The design of mooring anchors of Floating LNG systems on Australia's North West Shelf (NWS) is challenging due to the high mooring loads and the seabed which comprises carbonate soils. Anchors with an embedded padeye require engineering of the chain inverse catenary and management of interfaces between the anchor and mooring system design teams. While considerable investigation of the anchor line performance in clay has been conducted, there has been limited investigation into the anchor line behavior in sand, and none in carbonate sand. The limited relevant information in the codes and standards and public domain may therefore result in over-conservative design for the ground chain, the anchors and the overall mooring system.
In order to optimize the design of the mooring systems in relation to a developing Floating LNG project, a program of chain-soil interaction tests has been performed in a geotechnical centrifuge at the Centre of Offshore Foundation Systems in the University of Western Australia. The purpose of the testing was to provide data to allow better assessment of the shape and load distribution on the chain inverse catenary of a large mooring chain at high loads in carbonate sand. The testing achieved scaled loads equivalent to the 10,000 year return period storm experienced by an FLNG facility on the NWS, and included detailed profiling of the inverse catenary at different loading stages. The program spanned a range of chain sizes and soil densities as characterized by miniature cone penetrometer tests.

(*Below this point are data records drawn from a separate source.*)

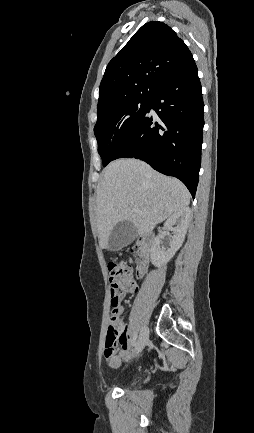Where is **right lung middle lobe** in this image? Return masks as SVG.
<instances>
[{
	"label": "right lung middle lobe",
	"mask_w": 254,
	"mask_h": 433,
	"mask_svg": "<svg viewBox=\"0 0 254 433\" xmlns=\"http://www.w3.org/2000/svg\"><path fill=\"white\" fill-rule=\"evenodd\" d=\"M150 102L151 98L131 99L97 111L94 133L104 167L112 161L122 142L145 115Z\"/></svg>",
	"instance_id": "1"
}]
</instances>
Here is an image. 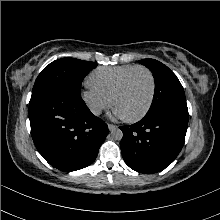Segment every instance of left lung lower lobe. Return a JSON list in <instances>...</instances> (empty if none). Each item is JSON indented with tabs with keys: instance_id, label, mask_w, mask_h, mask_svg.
Segmentation results:
<instances>
[{
	"instance_id": "0a47b994",
	"label": "left lung lower lobe",
	"mask_w": 220,
	"mask_h": 220,
	"mask_svg": "<svg viewBox=\"0 0 220 220\" xmlns=\"http://www.w3.org/2000/svg\"><path fill=\"white\" fill-rule=\"evenodd\" d=\"M188 120L170 113L144 117L139 122L120 126L121 151L125 163L141 173H157L169 166L180 153Z\"/></svg>"
}]
</instances>
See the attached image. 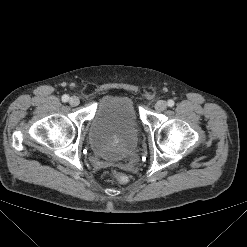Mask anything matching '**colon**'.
<instances>
[{"instance_id": "1", "label": "colon", "mask_w": 247, "mask_h": 247, "mask_svg": "<svg viewBox=\"0 0 247 247\" xmlns=\"http://www.w3.org/2000/svg\"><path fill=\"white\" fill-rule=\"evenodd\" d=\"M113 179L119 184H125L128 182L129 178L123 173L114 172L112 174Z\"/></svg>"}]
</instances>
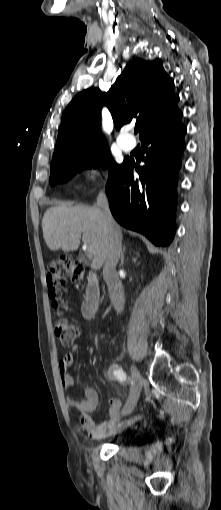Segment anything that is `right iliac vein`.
<instances>
[{"label":"right iliac vein","mask_w":221,"mask_h":510,"mask_svg":"<svg viewBox=\"0 0 221 510\" xmlns=\"http://www.w3.org/2000/svg\"><path fill=\"white\" fill-rule=\"evenodd\" d=\"M130 370H131V375H132L135 385L131 391V394H130V397H129L127 403L125 404V406L122 410L123 415L130 414L133 411V409L135 408L137 401L139 399V396H140V390L144 383V379L135 365H131Z\"/></svg>","instance_id":"obj_1"}]
</instances>
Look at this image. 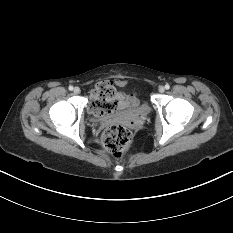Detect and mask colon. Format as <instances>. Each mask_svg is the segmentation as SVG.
Masks as SVG:
<instances>
[{
    "label": "colon",
    "mask_w": 233,
    "mask_h": 233,
    "mask_svg": "<svg viewBox=\"0 0 233 233\" xmlns=\"http://www.w3.org/2000/svg\"><path fill=\"white\" fill-rule=\"evenodd\" d=\"M91 108L100 115L112 113L118 108L117 94L111 83L101 82L97 85ZM131 138L132 134L128 127L114 123L104 130L101 140L106 151L119 158L128 149Z\"/></svg>",
    "instance_id": "colon-1"
}]
</instances>
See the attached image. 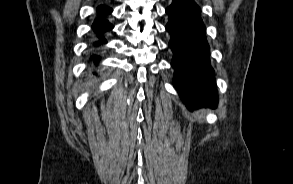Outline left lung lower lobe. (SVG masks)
<instances>
[{
	"label": "left lung lower lobe",
	"instance_id": "left-lung-lower-lobe-1",
	"mask_svg": "<svg viewBox=\"0 0 293 184\" xmlns=\"http://www.w3.org/2000/svg\"><path fill=\"white\" fill-rule=\"evenodd\" d=\"M173 51V85L190 109L215 107L218 102L214 72L209 60V45L201 10L194 0H173L166 8Z\"/></svg>",
	"mask_w": 293,
	"mask_h": 184
}]
</instances>
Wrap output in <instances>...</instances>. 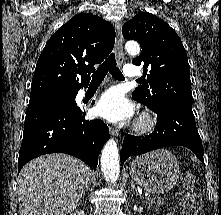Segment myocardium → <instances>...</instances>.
<instances>
[{
  "instance_id": "myocardium-1",
  "label": "myocardium",
  "mask_w": 221,
  "mask_h": 215,
  "mask_svg": "<svg viewBox=\"0 0 221 215\" xmlns=\"http://www.w3.org/2000/svg\"><path fill=\"white\" fill-rule=\"evenodd\" d=\"M156 125V118L151 112H143L135 124V131L143 134L151 131Z\"/></svg>"
}]
</instances>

This paper outlines the design considerations for chain-soil interaction and provides guidance for interface management, which sets the centrifuge modelling program in context. The results of the centrifuge program are presented and interpreted against the backdrop of conventional design assumptions and existing theories for chain-soil interaction. Using the interpreted results, a new method for the analysis of chain-soil interaction in carbonate sands is proposed, which includes the use of cone tip resistance profiles. The method and input parameters are calibrated via the centrifuge test results. The insights gained have resulted in improved design assumptions for the conditions modelled, and further refinements of the analysis approach are foreshadowed. These outcomes have led to improved estimates of the inverse catenary configurations and mooring anchor loads, and future work is anticipated to allow more general improvements to design practice.